START DATA
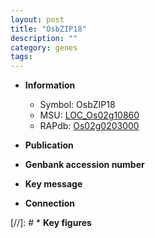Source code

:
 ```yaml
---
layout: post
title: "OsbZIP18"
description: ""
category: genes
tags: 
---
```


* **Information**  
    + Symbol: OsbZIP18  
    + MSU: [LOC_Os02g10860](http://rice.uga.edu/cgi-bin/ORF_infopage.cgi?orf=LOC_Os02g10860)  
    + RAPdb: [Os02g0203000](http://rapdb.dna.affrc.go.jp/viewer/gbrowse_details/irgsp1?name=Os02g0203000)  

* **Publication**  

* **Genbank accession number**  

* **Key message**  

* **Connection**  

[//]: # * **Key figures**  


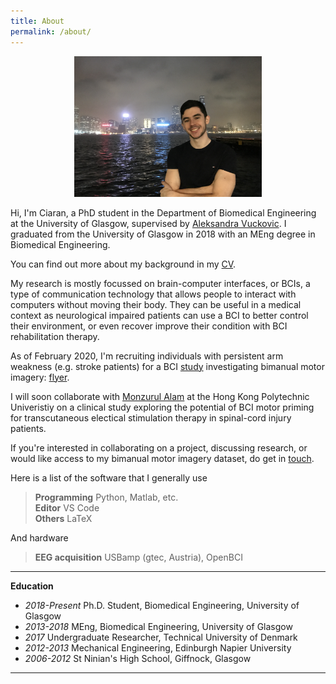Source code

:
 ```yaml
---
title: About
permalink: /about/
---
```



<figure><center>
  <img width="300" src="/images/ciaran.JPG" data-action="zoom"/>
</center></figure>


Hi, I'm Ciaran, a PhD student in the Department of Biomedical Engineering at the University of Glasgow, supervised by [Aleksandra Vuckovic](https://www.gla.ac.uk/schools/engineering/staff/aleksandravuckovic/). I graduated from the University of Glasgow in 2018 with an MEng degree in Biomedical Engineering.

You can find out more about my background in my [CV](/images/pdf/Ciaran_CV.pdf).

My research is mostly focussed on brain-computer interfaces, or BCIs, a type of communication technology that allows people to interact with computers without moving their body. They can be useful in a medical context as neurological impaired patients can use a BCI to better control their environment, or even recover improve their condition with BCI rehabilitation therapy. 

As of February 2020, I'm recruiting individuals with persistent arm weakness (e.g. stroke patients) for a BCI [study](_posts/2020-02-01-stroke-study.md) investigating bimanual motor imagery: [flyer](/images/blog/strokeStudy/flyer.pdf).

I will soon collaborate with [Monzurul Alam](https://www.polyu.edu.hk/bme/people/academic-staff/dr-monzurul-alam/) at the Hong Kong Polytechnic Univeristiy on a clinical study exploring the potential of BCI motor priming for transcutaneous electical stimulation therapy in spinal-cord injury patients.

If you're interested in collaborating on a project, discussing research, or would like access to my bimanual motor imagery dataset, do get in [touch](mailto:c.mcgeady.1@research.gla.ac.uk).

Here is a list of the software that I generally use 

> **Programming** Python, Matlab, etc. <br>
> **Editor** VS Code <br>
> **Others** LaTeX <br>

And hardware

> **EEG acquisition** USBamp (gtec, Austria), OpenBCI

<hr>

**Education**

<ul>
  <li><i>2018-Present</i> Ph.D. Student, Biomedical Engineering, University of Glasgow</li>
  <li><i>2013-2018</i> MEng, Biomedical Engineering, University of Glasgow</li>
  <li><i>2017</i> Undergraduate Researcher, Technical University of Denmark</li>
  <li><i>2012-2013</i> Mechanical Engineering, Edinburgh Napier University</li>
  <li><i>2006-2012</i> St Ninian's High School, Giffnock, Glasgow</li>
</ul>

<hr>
END DATA
Set down, unchanged, only those lines above that fall between the line with "Hi, I'm Ciaran, a" and the line with "As of February", the two end lines included.

**ANSWER TO THE EXERCISE:**
Hi, I'm Ciaran, a PhD student in the Department of Biomedical Engineering at the University of Glasgow, supervised by [Aleksandra Vuckovic](https://www.gla.ac.uk/schools/engineering/staff/aleksandravuckovic/). I graduated from the University of Glasgow in 2018 with an MEng degree in Biomedical Engineering.

You can find out more about my background in my [CV](/images/pdf/Ciaran_CV.pdf).

My research is mostly focussed on brain-computer interfaces, or BCIs, a type of communication technology that allows people to interact with computers without moving their body. They can be useful in a medical context as neurological impaired patients can use a BCI to better control their environment, or even recover improve their condition with BCI rehabilitation therapy. 

As of February 2020, I'm recruiting individuals with persistent arm weakness (e.g. stroke patients) for a BCI [study](_posts/2020-02-01-stroke-study.md) investigating bimanual motor imagery: [flyer](/images/blog/strokeStudy/flyer.pdf).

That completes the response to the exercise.